Pues conste que España es hoy y seguirá siendo, le pese a quien le pese, un país de raíces cristianas, aunque a muchos no les guste. Yo no soy católica, pero sí cristiana, y creo que saber distinguir habla positivamente de quien lo hace, en este y en cualquier otro tema. Porque todo no es lo mismo, porque si para decir que no estoy de acuerdo con algo tengo que decir que no estoy de acuerdo con nada, resulta que en el proceso igual me quedo sin nada, de forma literal, sin capacidad de distinguir, ni matizar, sin identidad, que es lo que más me importa. Porque la identidad del hombre sin Dios no existe, porque somos hechura Suya, creados a Su imagen y semejanza, aunque reneguemos de Él. Porque es por personas con identidad propia que Cristo vino a nacer y morir. Ese es el signo de identidad del cristiano en Navidad y fuera de ella. Dios no nos pide que renunciemos a nuestra identidad. Al contrario, en Su plan de salvación se busca que recuperemos esa identidad, la que quedó distorsionada por el pecado y la que tantas veces estamos dispuestos a vender con tal de hacer tesoros en la tierra y no en el reino de los cielos.

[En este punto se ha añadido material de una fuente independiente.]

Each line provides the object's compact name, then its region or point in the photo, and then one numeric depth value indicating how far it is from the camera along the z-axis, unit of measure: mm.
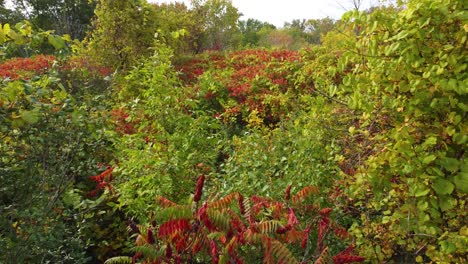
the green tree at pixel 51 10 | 24781
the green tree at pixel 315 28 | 34006
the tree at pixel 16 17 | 19266
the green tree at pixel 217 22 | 21992
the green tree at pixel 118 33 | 9445
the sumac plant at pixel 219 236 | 2152
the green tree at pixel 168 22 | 10133
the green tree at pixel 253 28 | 34397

En este tiempo en el que la identidad personal parece tener menos peso e importancia que nunca pensemos, por un momento, en cuántos de los problemas que nos aquejan hoy tienen que ver, probablemente, con una vaga e insuficiente defensa de nuestra identidad. Mi pensamiento hoy vuelve una y otra vez a las palabras del apóstol Pablo en
1ª Corintios 15:10, cuando decía “Por la gracia de Dios soy lo que soy y Su gracia no ha sido en vano para conmigo”. Ojalá nunca lo olvide. Ojalá nunca me venda.